3/ LE PRINCIPE DE NON DE REFOULEMENT

Aux termes de l'article 33 de la Convention sur les réfugiés les Etats contractants s’engagent à ne pas expulser ou refouler tous demandeurs d’asile vers un territoire où sa vie ou liberté serait menacée. Le principe du non-refoulement est un principe général du droit international. Les Etats membres n'ont aucune obligation d'accorder à des chercheurs d'asile un statut de réfugié, mais les chercheurs d'asile ont le droit de demander asile. Le principe de non-refoulement interdit le retour du chercheur d'asile dans son pays sans avoir préalablement étudié sa demande d’asile. En conséquence, un demandeur d'asile survivant le naufrage du navire qui le transportait ne peut pas être débarqué dans son état national (ou dans son état résidentiel s’il n'a aucune nationalité) où il dit être en danger.
Quand le demandeur d’asile ne vient pas directement de son pays national, certains états considèrent que l'état du premier refuge doit avoir la charge d'étudier la demande d’accession au statut de réfugié et en tirent argument pour refuser l’entrée sur leur territoire et préconiser le débarquement dans le pays de premier refuge.
Nombreux sont ceux qui considèrent que la situation la plus simple serait de confier la destinée des migrants illégaux naufragés a l’état du pavillon du bateau qui les a secourus. Cette solution n’est pas forcement la meilleure parce que les migrants illégaux utilisent le plus souvent des bateaux sans pavillon ou battant pavillon de complaisance. De plus, même si le bateau est réellement sous la juridiction d’un Etat pavillon, il peut être contrôlé par une organisation criminelle sans que l’Etat du pavillon le sache.

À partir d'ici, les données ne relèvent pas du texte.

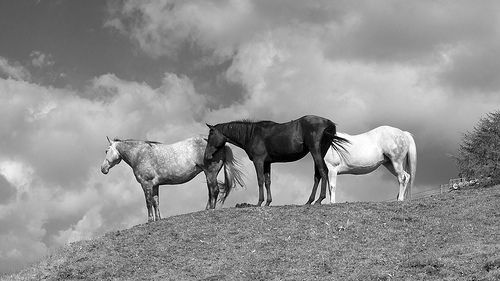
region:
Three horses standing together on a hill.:
[96, 112, 416, 238]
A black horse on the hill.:
[202, 110, 333, 206]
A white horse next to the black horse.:
[308, 123, 416, 200]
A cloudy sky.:
[5, 6, 497, 196]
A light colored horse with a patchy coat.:
[96, 125, 226, 210]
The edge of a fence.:
[395, 175, 480, 198]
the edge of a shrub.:
[445, 107, 498, 187]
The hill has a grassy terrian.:
[65, 225, 481, 273]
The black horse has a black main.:
[217, 120, 257, 143]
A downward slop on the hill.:
[2, 221, 150, 280]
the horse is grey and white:
[98, 114, 216, 219]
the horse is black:
[206, 113, 334, 210]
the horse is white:
[338, 126, 430, 212]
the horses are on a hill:
[113, 95, 415, 218]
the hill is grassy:
[136, 218, 483, 280]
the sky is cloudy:
[121, 21, 466, 110]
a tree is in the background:
[455, 135, 499, 165]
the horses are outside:
[85, 108, 431, 220]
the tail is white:
[406, 144, 425, 188]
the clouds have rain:
[198, 11, 475, 114]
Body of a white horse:
[315, 119, 415, 204]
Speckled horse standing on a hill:
[83, 126, 235, 221]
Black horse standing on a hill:
[190, 113, 345, 211]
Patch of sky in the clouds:
[2, 2, 240, 107]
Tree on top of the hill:
[445, 101, 498, 191]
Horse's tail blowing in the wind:
[220, 152, 246, 202]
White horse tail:
[401, 134, 425, 198]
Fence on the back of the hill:
[376, 179, 473, 209]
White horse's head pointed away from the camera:
[92, 132, 127, 183]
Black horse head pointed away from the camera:
[192, 114, 244, 176]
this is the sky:
[16, 10, 75, 32]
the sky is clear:
[12, 10, 72, 36]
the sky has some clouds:
[181, 8, 486, 104]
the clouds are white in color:
[26, 116, 84, 205]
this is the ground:
[184, 219, 349, 264]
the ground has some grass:
[223, 209, 339, 269]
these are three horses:
[91, 111, 421, 209]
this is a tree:
[462, 115, 499, 183]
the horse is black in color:
[250, 125, 283, 135]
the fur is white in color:
[352, 136, 367, 156]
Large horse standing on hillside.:
[80, 119, 248, 235]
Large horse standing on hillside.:
[186, 94, 328, 191]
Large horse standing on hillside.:
[302, 103, 408, 177]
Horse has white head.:
[88, 136, 125, 178]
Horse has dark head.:
[198, 119, 255, 199]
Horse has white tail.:
[399, 128, 431, 203]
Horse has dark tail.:
[316, 114, 341, 169]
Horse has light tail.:
[213, 118, 242, 221]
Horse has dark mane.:
[212, 108, 274, 155]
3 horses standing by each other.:
[85, 88, 425, 210]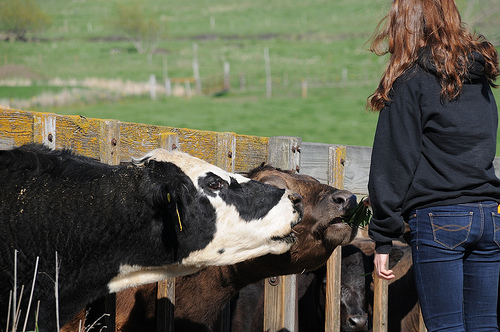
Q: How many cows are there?
A: 3.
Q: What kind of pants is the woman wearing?
A: Jeans.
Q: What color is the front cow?
A: Black and white.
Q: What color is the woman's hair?
A: Brown.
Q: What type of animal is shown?
A: Cows.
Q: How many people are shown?
A: 1.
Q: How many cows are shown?
A: 3.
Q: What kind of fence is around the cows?
A: WOODEN.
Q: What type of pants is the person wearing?
A: Jeans.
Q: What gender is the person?
A: Female.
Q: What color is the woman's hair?
A: Red.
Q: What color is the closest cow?
A: Black and white.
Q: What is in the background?
A: Grassy field.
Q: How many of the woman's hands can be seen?
A: 1.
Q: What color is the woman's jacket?
A: Black.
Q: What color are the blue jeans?
A: Blue.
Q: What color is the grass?
A: Green.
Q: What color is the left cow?
A: Black.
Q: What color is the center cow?
A: Brown.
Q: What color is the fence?
A: Brown.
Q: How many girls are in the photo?
A: One.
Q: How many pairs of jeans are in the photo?
A: One.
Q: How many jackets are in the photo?
A: One.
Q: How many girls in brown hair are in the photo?
A: One.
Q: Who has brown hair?
A: A woman.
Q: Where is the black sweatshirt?
A: On the woman.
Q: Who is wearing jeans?
A: A woman.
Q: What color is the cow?
A: Black and white.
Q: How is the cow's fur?
A: Fluffy.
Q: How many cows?
A: Two.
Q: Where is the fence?
A: Around the pen.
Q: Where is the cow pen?
A: By a grassy hill.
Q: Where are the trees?
A: Next to pen.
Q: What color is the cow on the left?
A: Black.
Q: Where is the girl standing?
A: In front of the cattle pen.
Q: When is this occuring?
A: During the day.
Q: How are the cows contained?
A: In a pen.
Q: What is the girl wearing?
A: Jeans and a hoodie.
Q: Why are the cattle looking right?
A: The girl is there.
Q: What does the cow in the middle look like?
A: Black and white.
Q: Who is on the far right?
A: The girl.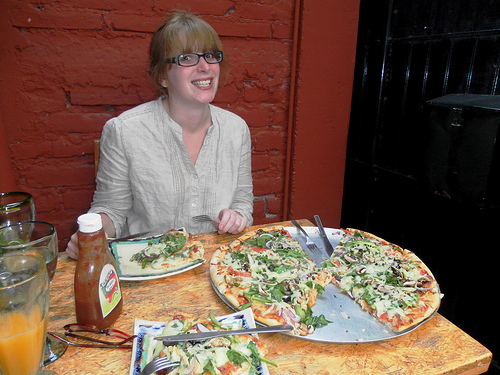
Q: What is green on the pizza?
A: Vegetables.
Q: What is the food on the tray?
A: Pizza.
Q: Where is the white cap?
A: Bottle.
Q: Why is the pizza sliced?
A: To serve.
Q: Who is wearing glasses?
A: Woman At table.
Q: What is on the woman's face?
A: Glasses.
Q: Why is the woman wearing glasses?
A: Poor eyesight.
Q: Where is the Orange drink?
A: Glass on left front.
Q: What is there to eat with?
A: Utensils.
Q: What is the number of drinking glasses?
A: Three.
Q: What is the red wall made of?
A: Brick.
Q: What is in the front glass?
A: Orange juice.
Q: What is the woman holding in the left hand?
A: Fork.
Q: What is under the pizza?
A: Round silver tray.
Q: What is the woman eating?
A: Pizza.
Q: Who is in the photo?
A: A woman.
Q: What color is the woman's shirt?
A: White.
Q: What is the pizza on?
A: A pan.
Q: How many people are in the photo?
A: One.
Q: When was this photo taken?
A: During a meal.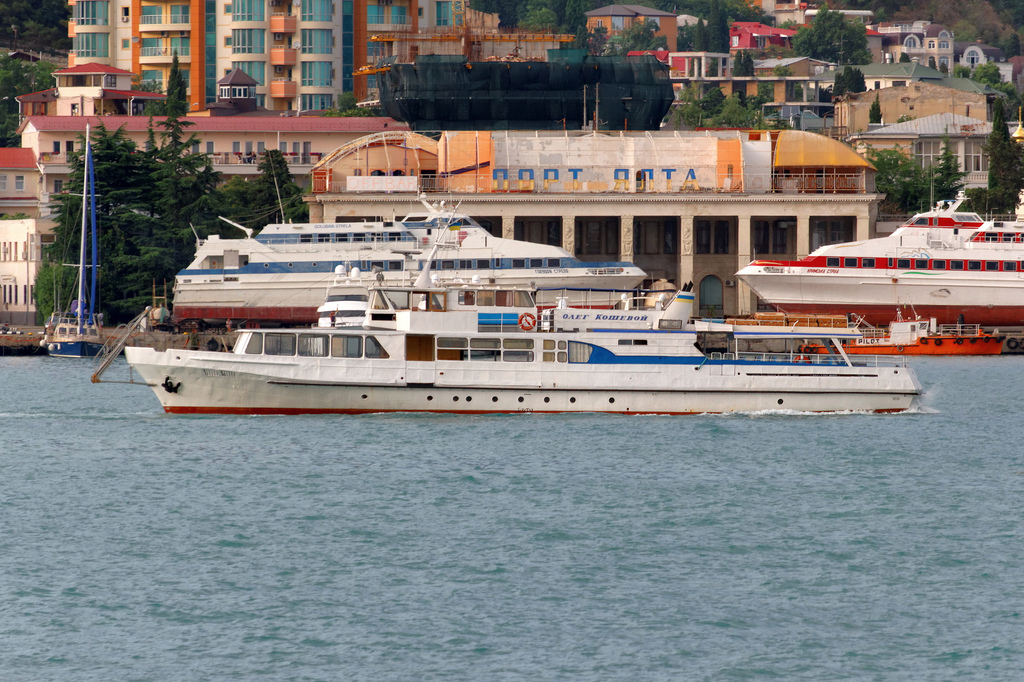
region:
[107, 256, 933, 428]
a boat on the water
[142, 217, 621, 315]
a boat on the water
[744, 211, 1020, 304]
a boat on the water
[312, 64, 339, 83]
a window on a building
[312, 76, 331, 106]
a window on a building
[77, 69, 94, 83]
a window on a building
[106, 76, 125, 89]
a window on a building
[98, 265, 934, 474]
long white boat in water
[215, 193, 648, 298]
large white yacht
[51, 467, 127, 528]
ripples in the blue water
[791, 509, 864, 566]
ripples in the blue water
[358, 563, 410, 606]
ripples in the blue water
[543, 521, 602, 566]
ripples in the blue water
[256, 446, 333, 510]
ripples in the blue water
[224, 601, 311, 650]
ripples in the blue water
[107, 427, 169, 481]
ripples in the blue water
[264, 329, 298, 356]
window on white boat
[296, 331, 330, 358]
window on white boat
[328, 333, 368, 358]
window on white boat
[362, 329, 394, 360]
window on white boat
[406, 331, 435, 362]
window on white boat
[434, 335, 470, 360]
window on white boat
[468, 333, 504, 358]
window on white boat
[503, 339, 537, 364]
window on white boat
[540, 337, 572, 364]
window on white boat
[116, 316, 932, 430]
Large boat in water.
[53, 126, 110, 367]
White and blue boat in water.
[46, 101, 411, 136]
Reddish brown roof on building.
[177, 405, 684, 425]
Bottom of boat is red.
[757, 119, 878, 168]
Yellow roof top on building.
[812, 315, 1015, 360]
Orange boat in water.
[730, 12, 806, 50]
Red building in distance.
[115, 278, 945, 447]
the boat is long in size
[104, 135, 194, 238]
the tree is green in color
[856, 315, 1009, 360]
the boat is small in size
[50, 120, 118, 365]
the boat is blue and white in color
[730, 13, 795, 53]
the house is red in color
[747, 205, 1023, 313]
the boat is big in size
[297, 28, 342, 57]
the window is closed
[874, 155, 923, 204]
the tree is light green in color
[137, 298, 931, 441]
A boat in the water.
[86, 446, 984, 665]
The wate is a little rough.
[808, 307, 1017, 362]
The boat is orange.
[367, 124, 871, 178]
The top of the building is orange.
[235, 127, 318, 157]
Windows ont he building.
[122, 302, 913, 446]
The boat is white.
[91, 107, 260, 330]
A tree in front of the building.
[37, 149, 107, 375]
A blue sailboat in the water.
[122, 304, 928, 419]
a long white boat floats in the water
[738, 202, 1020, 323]
a large red and white boat near the tug boat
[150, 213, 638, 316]
a large blue and white boat next to the sailboat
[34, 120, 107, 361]
the sailboat has no sail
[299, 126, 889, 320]
a beige building right by the water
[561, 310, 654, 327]
blue letters on the front of the boat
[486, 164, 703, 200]
the letters on the building are blue and yellow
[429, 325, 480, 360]
window on a boat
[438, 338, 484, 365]
window on a boat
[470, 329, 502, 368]
window on a boat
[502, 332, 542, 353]
window on a boat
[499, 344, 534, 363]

4/ L’OBLIGATION DE RESPECTER LES DROITS DE L’HOMME

Aux termes de l'article 2,1,10 de la Convention sur la recherche et le sauvetage maritimes, les État-parties doivent aider toute personne en détresse en mer indépendamment de sa nationalité ou de son statut ou des circonstances dans lesquelles cette personne est trouvée.
Le Protocole de 2000 contre la contrebande des migrants par voie de terre, de la mer et de l'air (pas entré en vigueur), complétant la convention des Nations Unies contre le crime transnational organisé prévoit que les parties doivent assurer la sûreté et le traitement humanitaire des personnes à bord quand elles prennent des mesures contre le navire pour lutter contre les pratiques criminelles liées au trafic de migrants. De plus l’article 19 indique que rien dans le protocole n'affectera les autres droits, engagements et responsabilités des états et des individus en vertu du droit international, y compris le droit humanitaire international et le droit international des droits de l'homme, et en particulier la convention 1951 et le protocole 1967 concernant le statut de réfugié et le principe non de la discrimination.
D’un point de vue plus général, tous les textes et principes généraux touchant aux droits de l’Homme peuvent être utilisés en faveurs d’un meilleur traitement des migrants illégaux trouvés en danger en mer.

CONCLUSION

Le droit maritime international qui organise principalement la coopération des états pour venir au secours des personnes en détresse en mer, ne fournit pas, dans son état actuel, de solutions adéquates au problème du traitement des migrants illégaux après leur sauvetage en mer.
Des réunions inter-etatiques devraient avoir lieu prochainement, tant au niveau local que régional, pour discuter du problème. Les participants devront décider si la coopération est suffisante pour assurer la sécurité des personnes en danger, dans un contexte où le nombre de migrants illégaux augmente chaque jour. Ils devront se concentrer non seulement sur le combat de l’immigration illégale mais également se pencher sur ses aspects humanitaires.